**Recorded data:**

'''

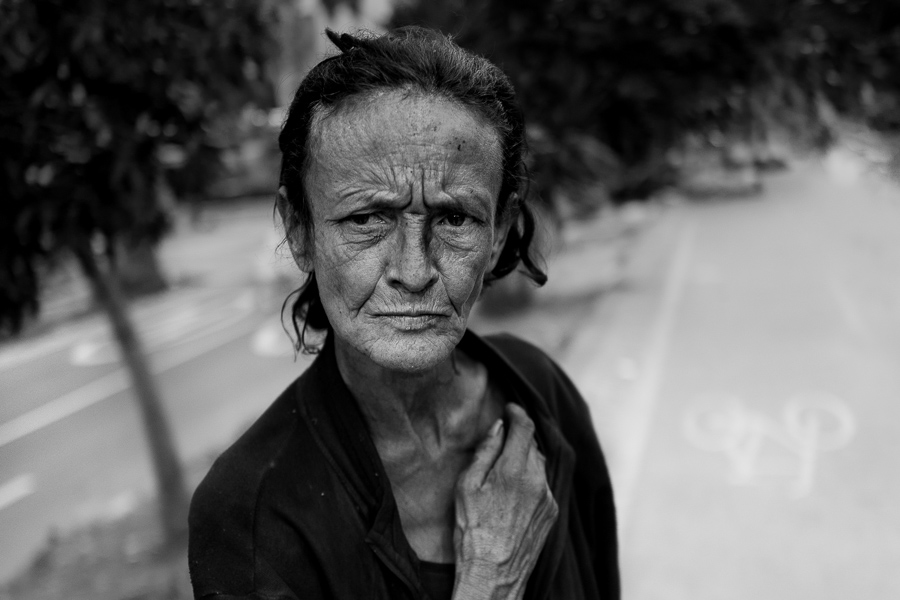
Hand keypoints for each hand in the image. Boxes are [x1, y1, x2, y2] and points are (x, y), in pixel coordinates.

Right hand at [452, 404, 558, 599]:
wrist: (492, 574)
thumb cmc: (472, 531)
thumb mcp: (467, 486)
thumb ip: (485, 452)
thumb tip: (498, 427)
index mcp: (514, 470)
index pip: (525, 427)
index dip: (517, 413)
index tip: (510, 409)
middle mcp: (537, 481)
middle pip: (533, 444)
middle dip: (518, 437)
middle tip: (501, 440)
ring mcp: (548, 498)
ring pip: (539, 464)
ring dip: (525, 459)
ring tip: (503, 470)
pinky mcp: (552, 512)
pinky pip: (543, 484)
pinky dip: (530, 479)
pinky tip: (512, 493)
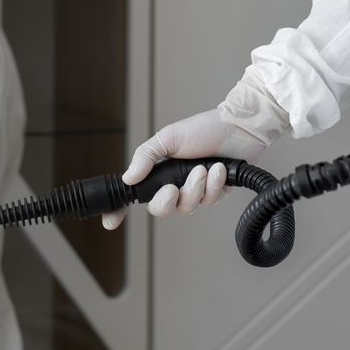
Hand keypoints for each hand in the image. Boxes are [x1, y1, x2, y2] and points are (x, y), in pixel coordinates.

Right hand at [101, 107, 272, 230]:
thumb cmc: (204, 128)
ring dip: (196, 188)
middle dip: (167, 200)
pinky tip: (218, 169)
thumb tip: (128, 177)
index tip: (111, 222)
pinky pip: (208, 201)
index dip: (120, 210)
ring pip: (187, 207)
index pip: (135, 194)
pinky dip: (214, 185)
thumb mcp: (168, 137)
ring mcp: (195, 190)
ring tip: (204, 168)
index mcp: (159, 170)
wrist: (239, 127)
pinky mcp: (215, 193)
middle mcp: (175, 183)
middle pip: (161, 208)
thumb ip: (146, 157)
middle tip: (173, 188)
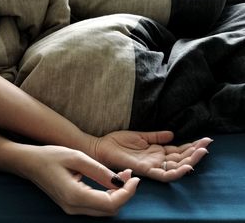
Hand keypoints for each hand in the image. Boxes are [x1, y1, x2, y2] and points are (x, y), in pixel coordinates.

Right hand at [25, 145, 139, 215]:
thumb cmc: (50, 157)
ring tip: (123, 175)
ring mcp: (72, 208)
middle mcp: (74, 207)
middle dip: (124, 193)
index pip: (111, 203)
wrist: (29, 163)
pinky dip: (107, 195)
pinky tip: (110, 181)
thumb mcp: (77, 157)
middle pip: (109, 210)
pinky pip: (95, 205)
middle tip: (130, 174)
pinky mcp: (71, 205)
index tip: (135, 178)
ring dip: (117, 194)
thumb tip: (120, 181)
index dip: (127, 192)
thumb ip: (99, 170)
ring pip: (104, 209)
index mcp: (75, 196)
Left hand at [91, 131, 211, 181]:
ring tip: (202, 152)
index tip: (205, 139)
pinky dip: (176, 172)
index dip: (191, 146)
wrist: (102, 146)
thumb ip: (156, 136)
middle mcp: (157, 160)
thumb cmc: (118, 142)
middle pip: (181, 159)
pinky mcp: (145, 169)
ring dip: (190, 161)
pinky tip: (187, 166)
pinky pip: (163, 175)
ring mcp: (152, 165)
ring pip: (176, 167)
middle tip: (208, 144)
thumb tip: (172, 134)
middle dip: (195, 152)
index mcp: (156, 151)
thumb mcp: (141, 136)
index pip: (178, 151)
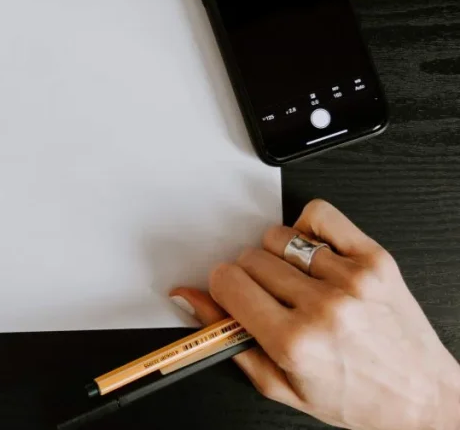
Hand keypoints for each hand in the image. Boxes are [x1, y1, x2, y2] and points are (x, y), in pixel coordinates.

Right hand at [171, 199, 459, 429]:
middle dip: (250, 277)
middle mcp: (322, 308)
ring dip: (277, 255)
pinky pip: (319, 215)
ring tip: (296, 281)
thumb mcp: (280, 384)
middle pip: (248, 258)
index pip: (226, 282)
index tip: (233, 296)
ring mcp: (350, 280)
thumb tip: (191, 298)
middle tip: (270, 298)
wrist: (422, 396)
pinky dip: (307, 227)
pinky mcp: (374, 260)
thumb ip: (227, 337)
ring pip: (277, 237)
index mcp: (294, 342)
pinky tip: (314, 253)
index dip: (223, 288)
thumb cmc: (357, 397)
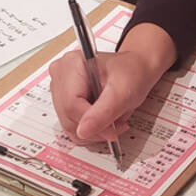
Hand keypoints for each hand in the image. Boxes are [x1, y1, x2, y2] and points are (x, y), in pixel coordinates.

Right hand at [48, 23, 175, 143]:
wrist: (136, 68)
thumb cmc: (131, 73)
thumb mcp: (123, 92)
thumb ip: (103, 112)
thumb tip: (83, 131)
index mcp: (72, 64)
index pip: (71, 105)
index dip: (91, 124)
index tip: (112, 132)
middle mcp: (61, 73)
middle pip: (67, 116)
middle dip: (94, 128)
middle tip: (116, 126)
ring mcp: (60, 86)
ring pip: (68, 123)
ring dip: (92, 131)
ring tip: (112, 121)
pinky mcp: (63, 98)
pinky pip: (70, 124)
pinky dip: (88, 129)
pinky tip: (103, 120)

'''

**What this task involves:** Go through the listing above and find each line containing the string "Right"; copy those lines.

**Answer:**
Right hand at [452, 404, 558, 599]:
Right hand at [101, 107, 272, 230]:
Right hand at [25, 145, 139, 215]:
Right hand at [171, 199, 459, 429]:
Right hand at [48, 23, 175, 143]:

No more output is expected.